§ Exercise brief:
Copy out the listing below exactly, please, and skip any pictures.

§ Supplied material:
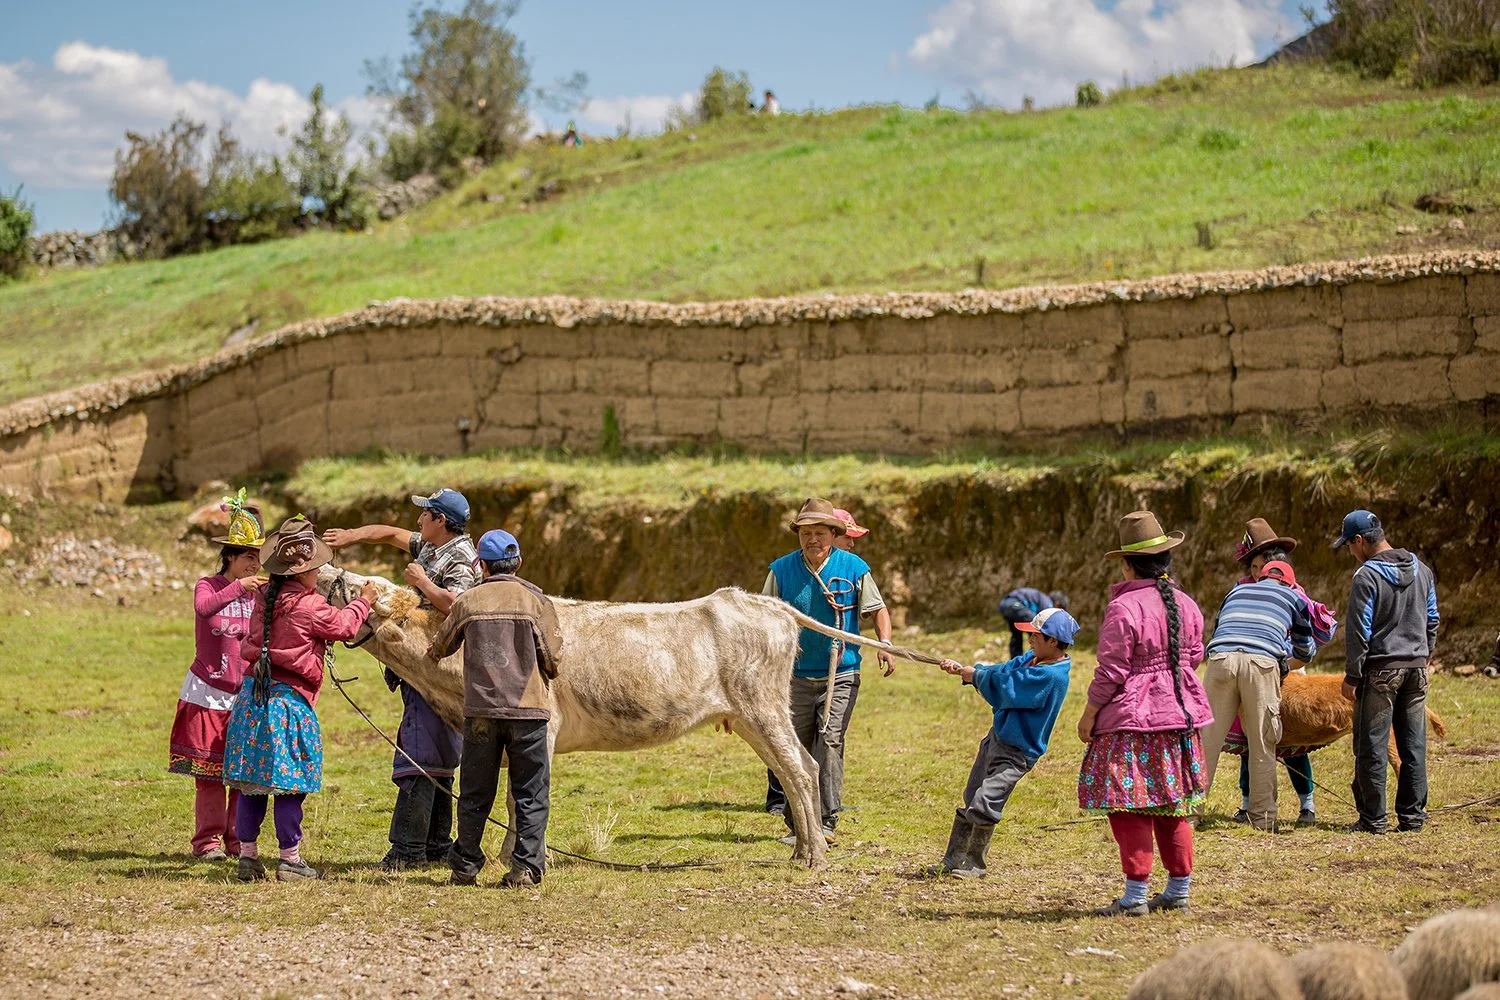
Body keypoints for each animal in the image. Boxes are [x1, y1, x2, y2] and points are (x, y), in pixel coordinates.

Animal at [315, 565, 907, 869]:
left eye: (356, 585)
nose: (321, 567)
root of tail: (759, 602)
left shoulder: (542, 727)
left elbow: (519, 794)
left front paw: (514, 858)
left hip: (762, 707)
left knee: (802, 769)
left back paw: (814, 857)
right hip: (751, 715)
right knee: (792, 768)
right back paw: (805, 849)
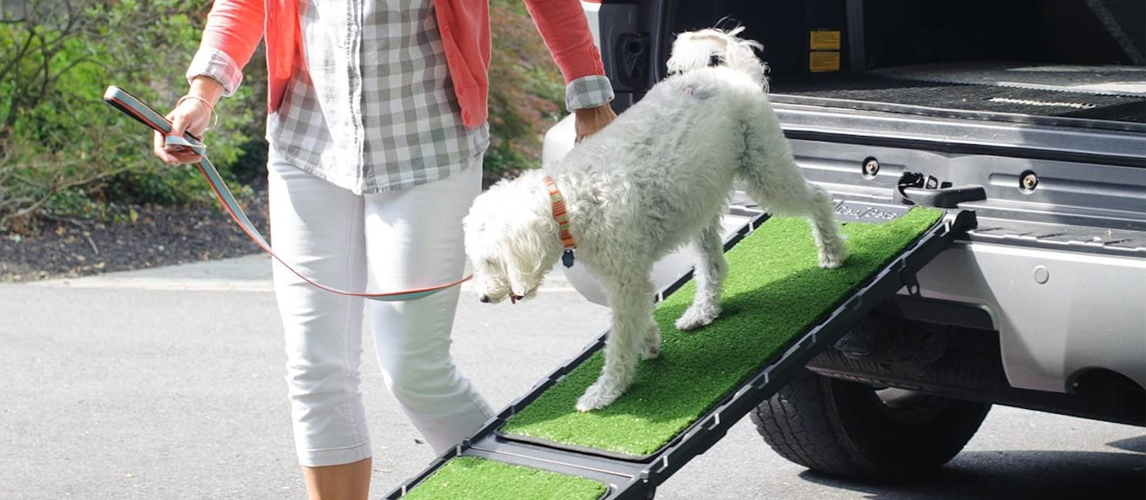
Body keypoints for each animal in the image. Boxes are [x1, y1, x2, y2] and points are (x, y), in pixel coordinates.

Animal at [460, 26, 848, 410]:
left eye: (492, 261)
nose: (482, 299)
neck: (569, 200)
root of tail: (733, 72)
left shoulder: (626, 280)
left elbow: (618, 342)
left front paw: (606, 391)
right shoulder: (624, 280)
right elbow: (633, 321)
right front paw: (648, 343)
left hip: (767, 172)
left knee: (818, 197)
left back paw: (832, 252)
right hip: (701, 203)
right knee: (714, 266)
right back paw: (702, 311)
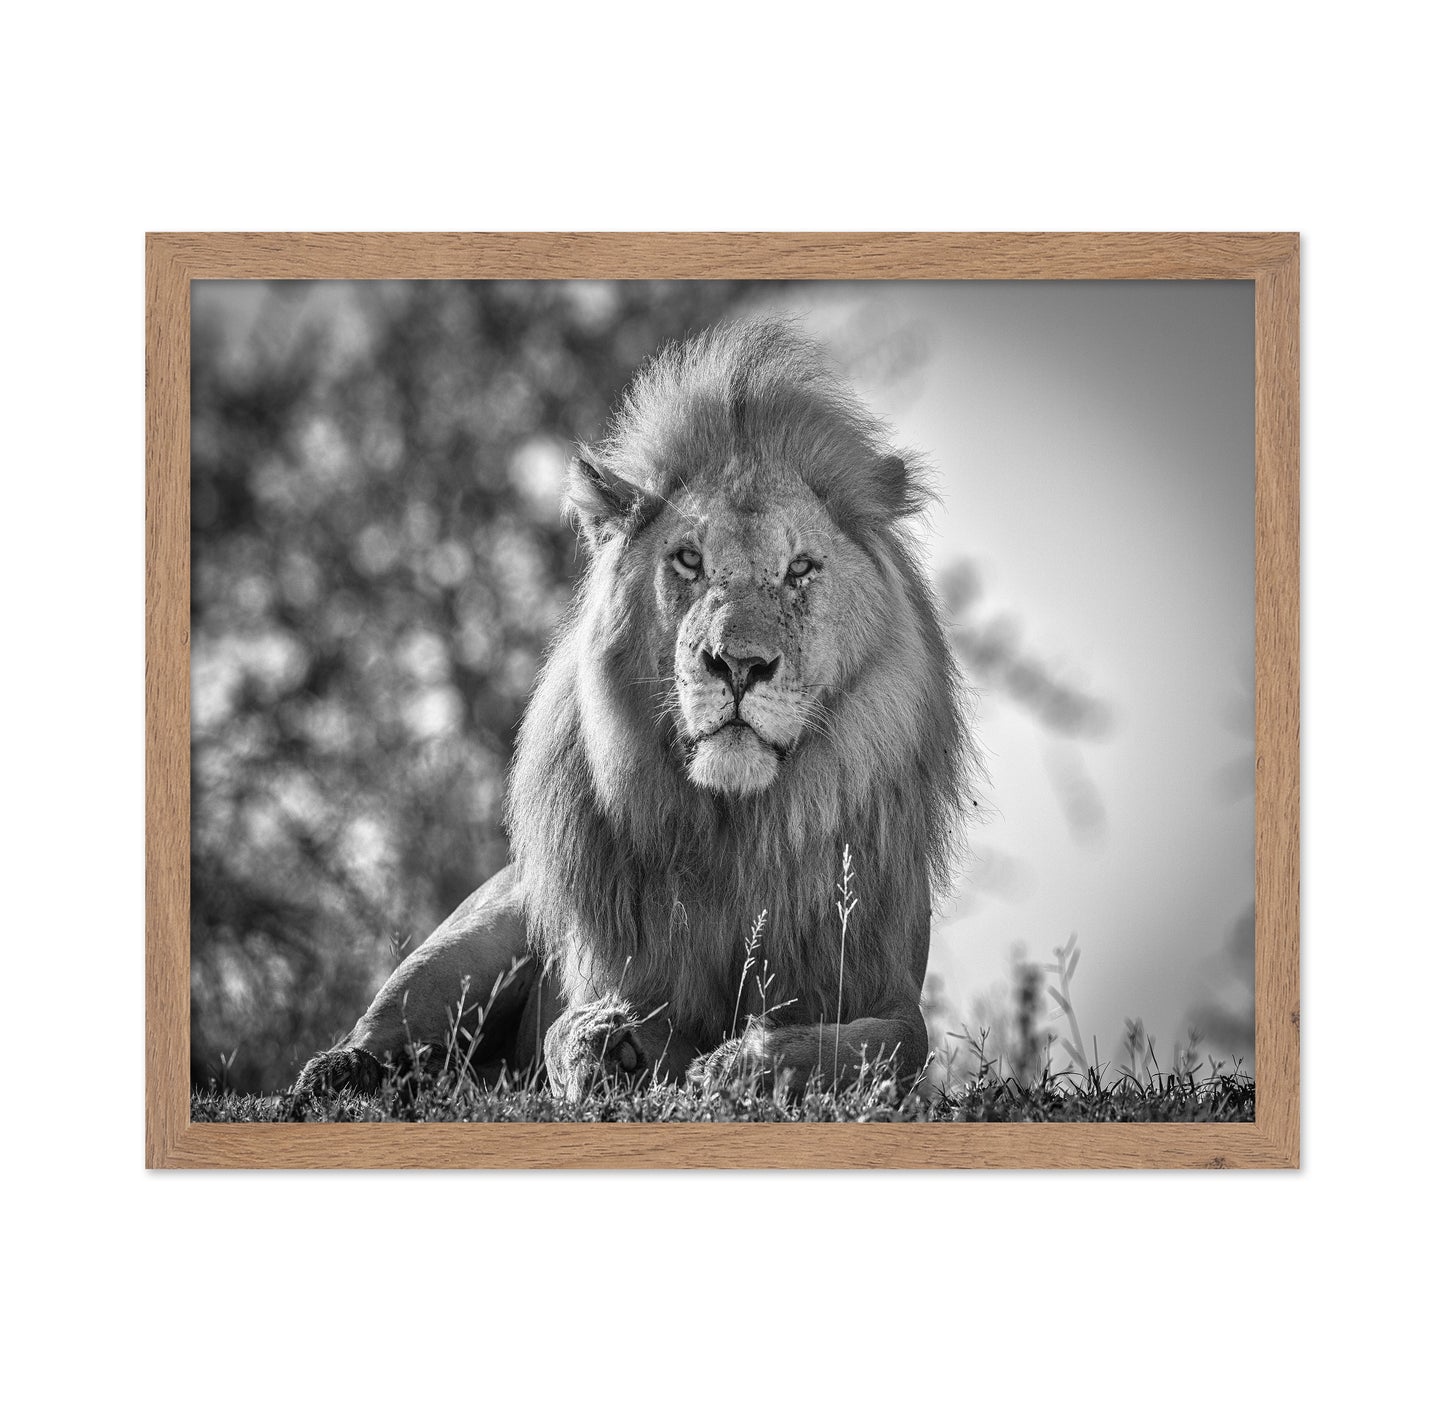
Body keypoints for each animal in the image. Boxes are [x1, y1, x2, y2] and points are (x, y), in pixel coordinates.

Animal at [293, 318, 973, 1102]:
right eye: (688, 561)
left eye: (800, 568)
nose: (739, 664)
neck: (739, 829)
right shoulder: (609, 972)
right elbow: (568, 1028)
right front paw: (611, 1045)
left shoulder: (885, 986)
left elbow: (886, 1045)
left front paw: (745, 1062)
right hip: (478, 932)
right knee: (391, 1028)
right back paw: (339, 1073)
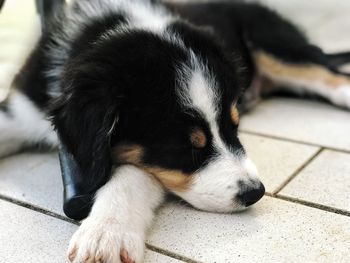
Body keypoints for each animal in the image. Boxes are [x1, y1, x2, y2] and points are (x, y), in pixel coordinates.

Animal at [0, 0, 350, 263]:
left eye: (235, 126)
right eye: (186, 145)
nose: (255, 192)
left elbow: (131, 174)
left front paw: (107, 233)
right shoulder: (21, 106)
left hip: (273, 44)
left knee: (326, 73)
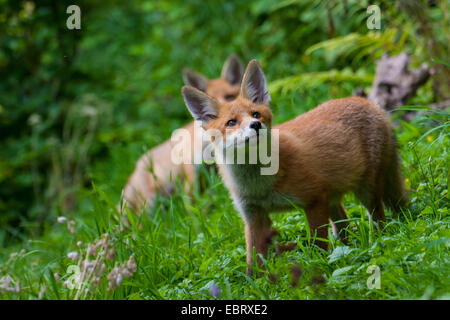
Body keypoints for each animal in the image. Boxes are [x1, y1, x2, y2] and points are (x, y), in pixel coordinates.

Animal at [182, 60, 408, 272]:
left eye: (256, 114)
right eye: (231, 122)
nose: (256, 125)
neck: (260, 185)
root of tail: (368, 102)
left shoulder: (314, 199)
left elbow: (318, 244)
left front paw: (319, 268)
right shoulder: (253, 216)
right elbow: (253, 262)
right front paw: (257, 282)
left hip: (366, 191)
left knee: (378, 218)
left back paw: (377, 241)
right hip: (334, 199)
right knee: (345, 225)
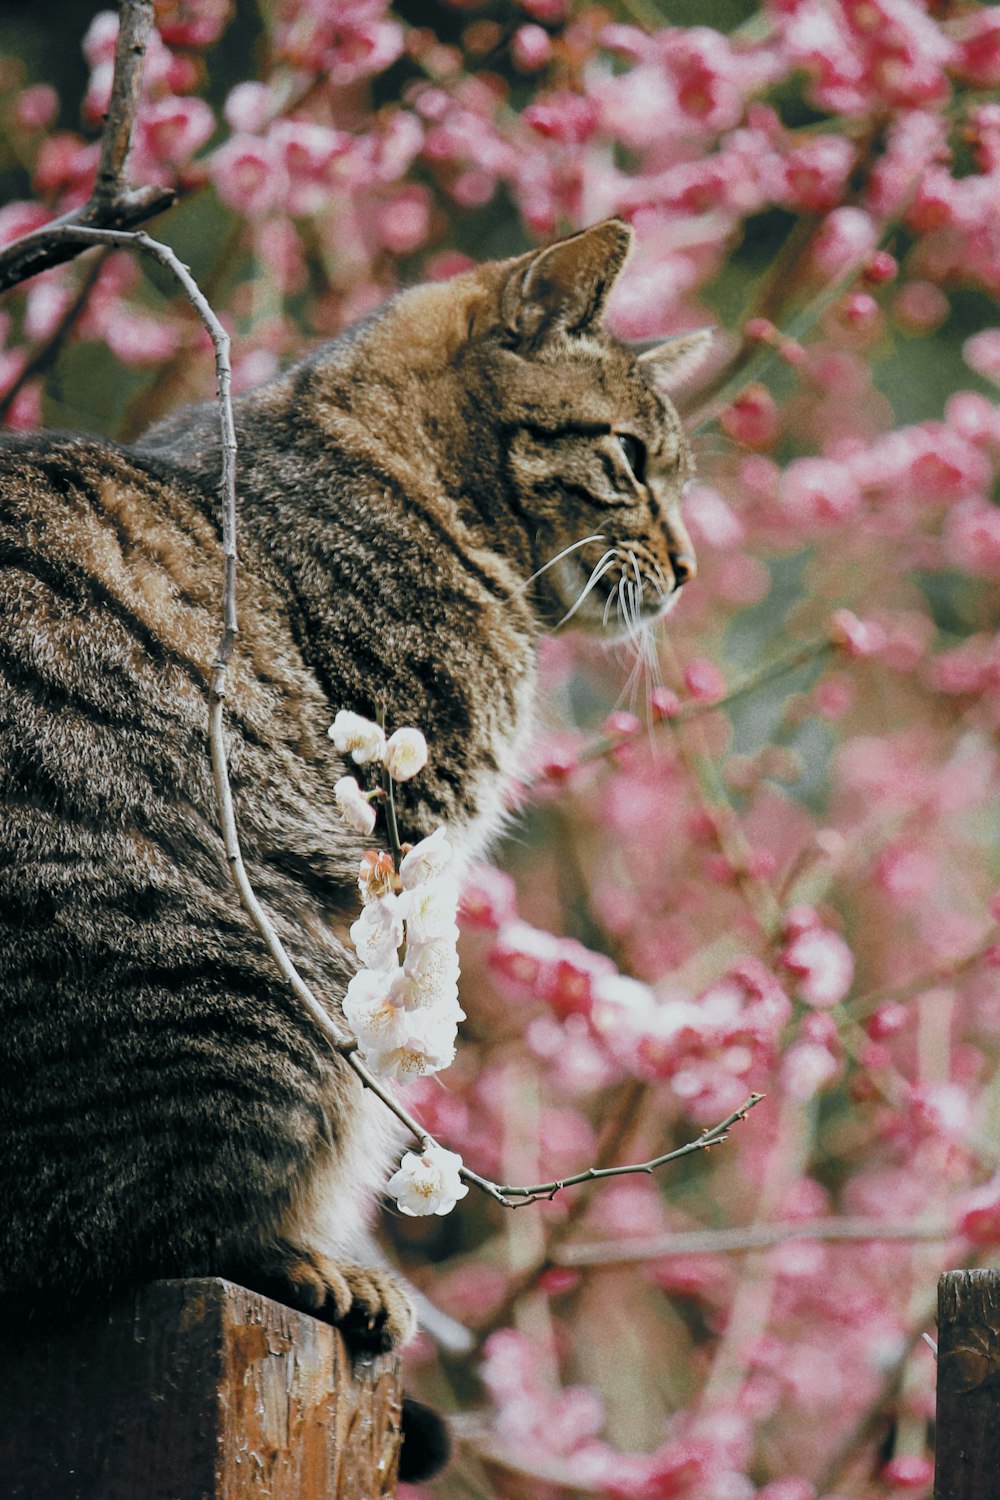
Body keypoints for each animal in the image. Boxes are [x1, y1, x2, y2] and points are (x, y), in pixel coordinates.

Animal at [0, 217, 704, 1410]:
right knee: (128, 1233)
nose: (691, 567)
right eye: (631, 458)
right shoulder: (403, 837)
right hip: (260, 979)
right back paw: (312, 1264)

§ Answer to the exercise:
Body keypoints for each animal in the image. Boxes are [x1, y1, x2, y2] and points are (x, y), in pixel coordinates.

Animal at [315, 565, 907, 869]:
left eye: (356, 585)
nose: (321, 567)
root of tail: (759, 602)
left shoulder: (542, 727)
left elbow: (519, 794)
left front paw: (514, 858)
left hip: (762, 707)
left knee: (802, 769)
left back paw: (814, 857)
right hip: (751, 715)
right knee: (792, 768)
right back paw: (805, 849)
Body keypoints for each animal in the image. Boxes are [x1, y1, x2, y2] and points are (x, y), in pixel coordinates.

Animal at [460, 26, 848, 410]:
left eye: (492, 261)
nose: (482, 299)
neck: (569, 200)
root of tail: (733, 72)
left shoulder: (626, 280)
left elbow: (618, 342)
left front paw: (606, 391)
right shoulder: (624, 280)
right elbow: (633, 321)
right front paw: (648, 343)
left hip: (767, 172)
left knee: (818, 197)
left back paw: (832, 252)
right hip: (701, 203)
right knee: (714, 266)
right back paw: (702, 311)
Body keypoints for each animal in the image. Boxes are [x1, y1, x2, y2] and points are (x, y), in pixel coordinates.

Animal at [293, 318, 973, 1102]:
right eye: (688, 561)
left eye: (800, 568)
nose: (739, 664)
neck: (739, 829)
right shoulder: (609, 972)
right elbow: (568, 1028)
right front paw: (611, 1045)
left shoulder: (885, 986)
left elbow: (886, 1045)
left front paw: (745, 1062)
right hip: (478, 932)
right knee: (391, 1028)
right back paw: (339, 1073)
Body keypoints for each animal in the image. Boxes are [x1, y1, x2, y2] and points are (x, y), in pixel coordinates.

Animal at [0, 0, 350, 263]:
left eye: (235, 126)
right eye: (186, 145)
nose: (255, 192)
left elbow: (131, 174)
left front paw: (107, 233)
right shoulder: (21, 106)
left hip: (273, 44)
left knee: (326, 73)
Body keypoints for each animal in the image. Boxes are [x1, y1, x2, y2] and points are (x, y), in pixel coordinates.

Animal at [182, 60, 408, 272]:
left eye: (256, 114)
right eye: (231, 122)
nose: (256, 125)
neck: (260, 185)
root of tail: (368, 102)
left shoulder: (314, 199)
left elbow: (318, 244)
left front paw: (319, 268)
right shoulder: (253, 216)
right elbow: (253, 262)
right front paw: (257, 282)
left hip: (366, 191)
left knee: (378, 218)
left back paw: (377, 241)
right hip: (334, 199)
right knee: (345, 225)
Body keypoints for each animal in the image. Boxes are [x1, y1, x2, y2] and points are (x, y), in pixel coordinates.

Animal at [0, 217, 704, 1410]:
right knee: (128, 1233)
nose: (691, 567)
right eye: (631, 458)
right shoulder: (403, 837)
right hip: (260, 979)
right back paw: (312, 1264)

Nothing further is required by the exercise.